Reject connection attempt or just ignore received ID?
For me the latter looks more appropriate (just follow
Postel's principle - be tolerant to what others do).
Yes, I would ignore it.
BTW, we have 3 possibility for inidicating "anonymous" ID.
1. Don't send ID Payload at all.
2. Send empty ID Payload (say, Type = 0, Len=0).
3. Send special ID Payload (say, Type=KeyId, Value="anonymous")
For me, case 3 looks the worst, I'd rather to avoid special values.
Case 1 looks the best from theoretical point of view, but
it will add complexity to already over-complicated IKE_AUTH
state machine (note, that currently ID Payload is mandatory).
For me case 2 looks like acceptible compromise.

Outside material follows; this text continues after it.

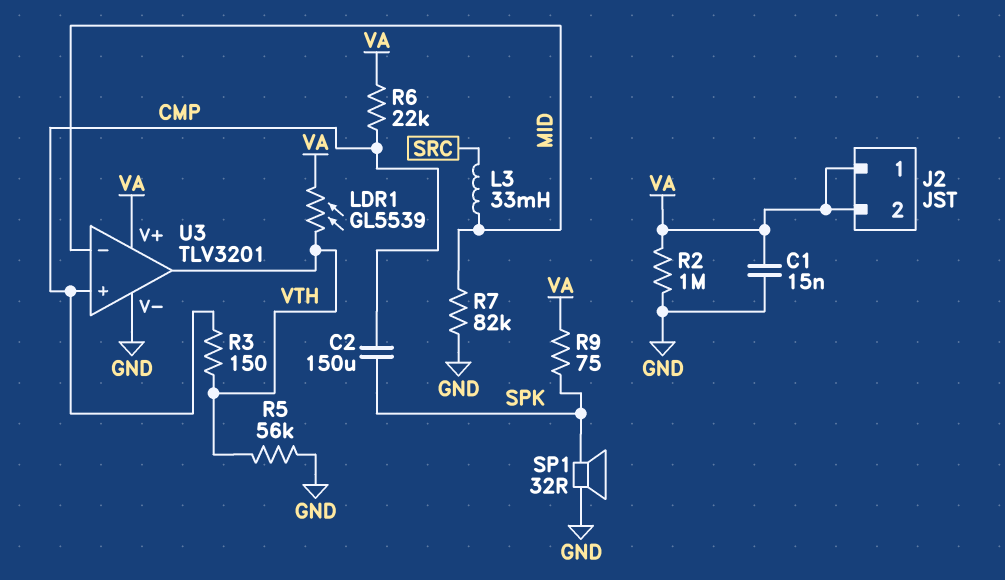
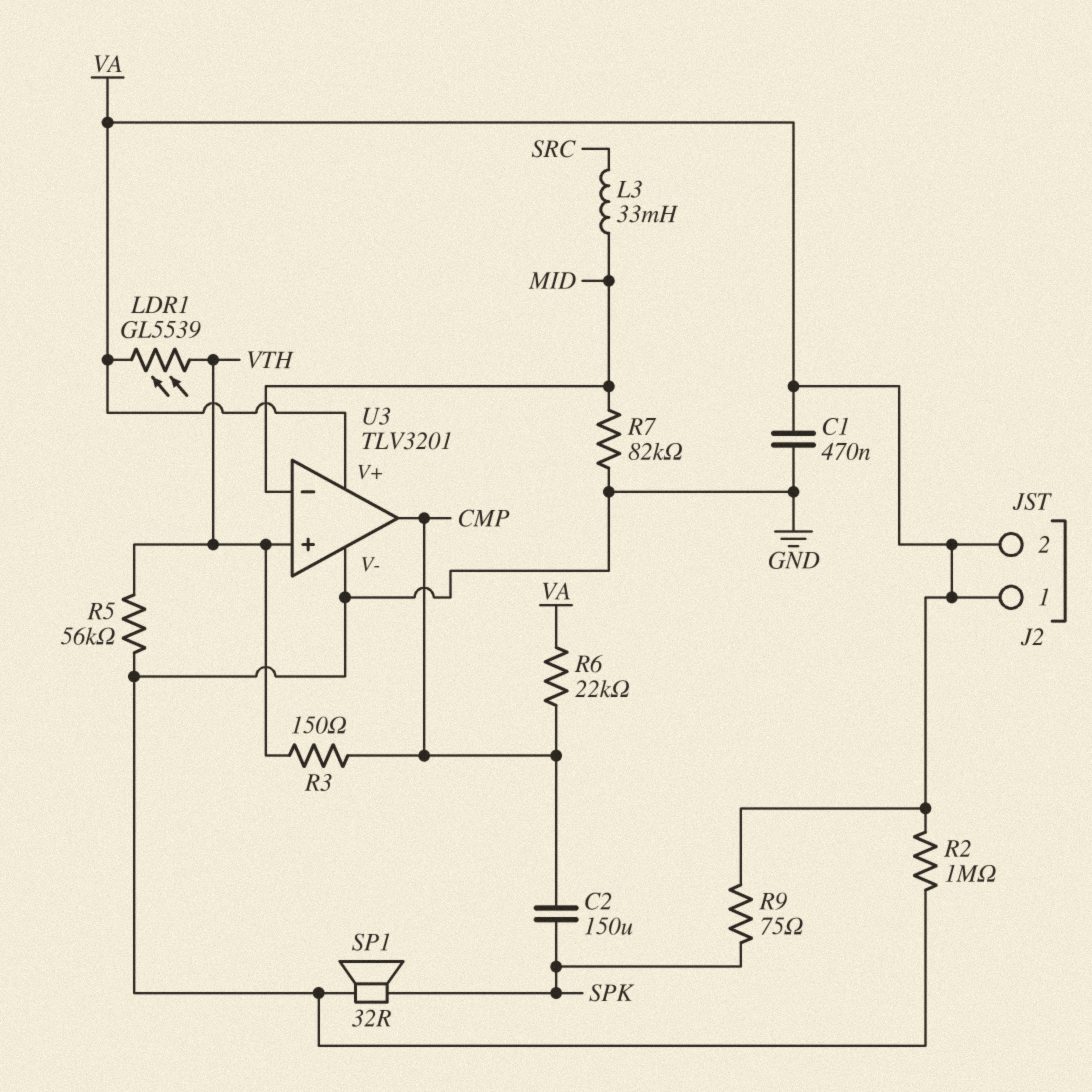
C1: 15nF (GND, VA) -> 470nF (GND, VA)
U3 pin in+: CMP -> VTH
U3 pin out: VTH -> CMP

I don't think this complicates the state machine that much, as it's
clearly distinct by the auth type none payload. My preference is for #1.
What do others think?
Why? Transport mode ESP has no issues with NAT, has it?
Yes it does, when multiple clients behind the same NAT router try to
connect to the same remote IPsec gateway.
Can you, please, elaborate? Where the problem come from?
Multiple clients behind the same NAT router with transport mode would use
different NATed UDP ports. The IPsec server can differentiate incoming
packets this way. But for outgoing UDP packet streams (not udp replies)
it would need to know which of the clients using the same IP this packet
would need to get encrypted to. You would need some kind of "mark"
asociating the SA with the socket. For *swan we did this with an "SAref"
marker. It would use ip_conntrack and put an SPI based iptables MARK
on the packt. For new connections originating from the IPsec gateway,
you could set a socket option (IP_IPSEC_BINDREF) if you know the SPI/MARK.
Why should it be mandatory? Why can't it be left to local security policy?
Because null auth is already weak?
So what? How auth (or the lack of it) is related to PFS?
Then again, I think PFS should be
made mandatory for all IPsec connections.
I tend to agree with you in general, but I still think it is a policy issue.
Stepping back, I agree that we could leave these things out of the auth
none specification.
So, I think that it is worth to separate NULL Auth from OE stuff
and describe all OE related issues in a separate draft, that
will use NULL Auth as a mechanism to skip authentication.
Sure, but than I do really want the ID parts not sent for NULL AUTH.
If draft says that in case of NULL Auth ID Payload SHOULD be sent empty
and MUST be ignored by receiver, will it satisfy you?
Yes, that would be perfect.
By the way, I do prefer the name "auth none" over "auth null". To me,
'null' embodies more of an error condition.